Over the last 24 hours, several European leaders - most notably French President Emmanuel Macron - have stepped up calls for a ban on Russian energy exports (specifically coal and gas), per the FT.

"There are very clear indications of war crimes," Macron said in an interview on France Inter radio on Monday. "What happened in Bucha demands a new round of sanctions and very clear measures, so we will co-ordinate with our European partners, especially with Germany."

"I think that on oil and coal we must be able to move forward. We should certainly advance on sanctions...We can’t accept this."

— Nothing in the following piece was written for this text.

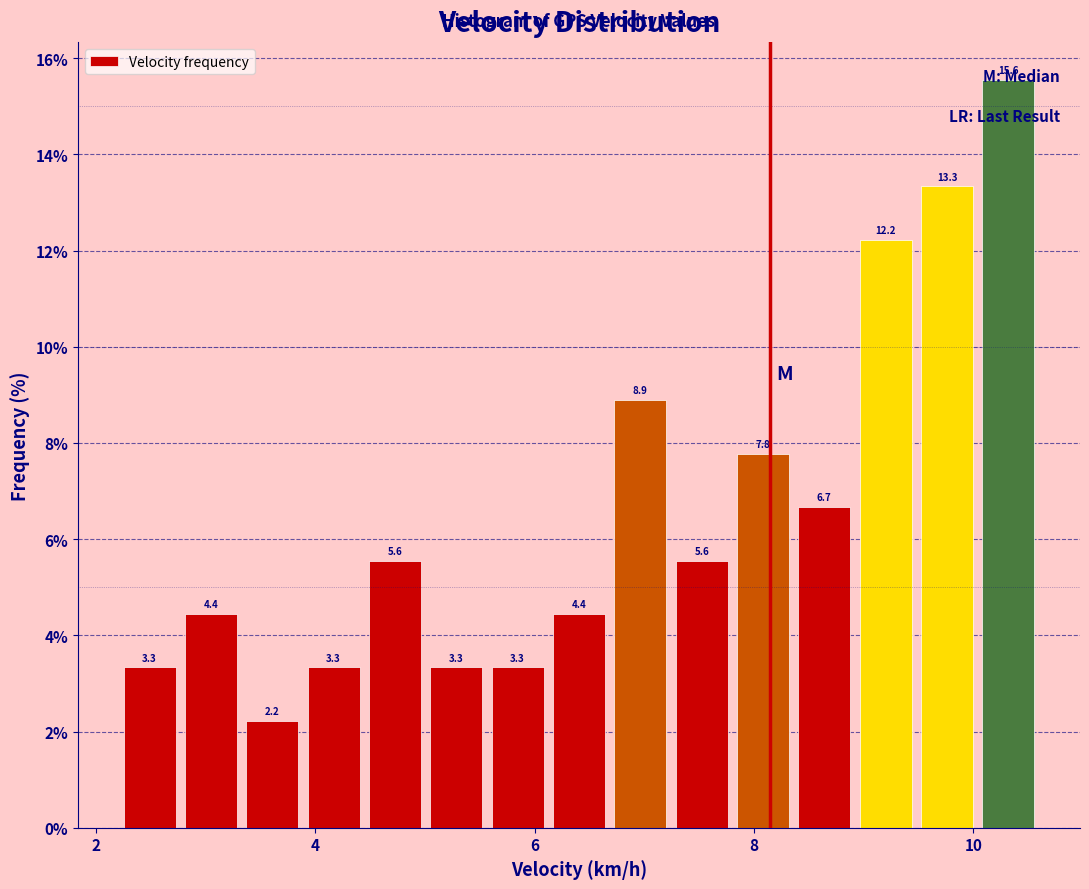

Around what value on the x-axis is the tallest bar? Give the approximate position of its centre, as read against the axis.

10.4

Finance Minister Bruno Le Maire reiterated that France would support the import bans, and told reporters before a meeting of EU finance ministers Tuesday that "we will see what the position of the other members will be" (EU sanctions must be decided unanimously by all 27 member states).

Of course, Germany and other states dependent on Russian energy have warned that the bloc shouldn't jump to conclusions without carefully weighing the consequences.

European Commission VP Valdis Dombrovskis said earlier that oil and coal sanctions “are definitely an option”, while Commissioner for Economy Paolo Gentiloni said these sanctions definitely weren't "off the table".

Other potential escalations could involve blocking new machinery exports to Russia, targeting Russian oligarchs and some family members and slashing the access of Russian road and shipping goods carriers into the bloc.

Any proposal would still need backing from the bloc’s 27 member states.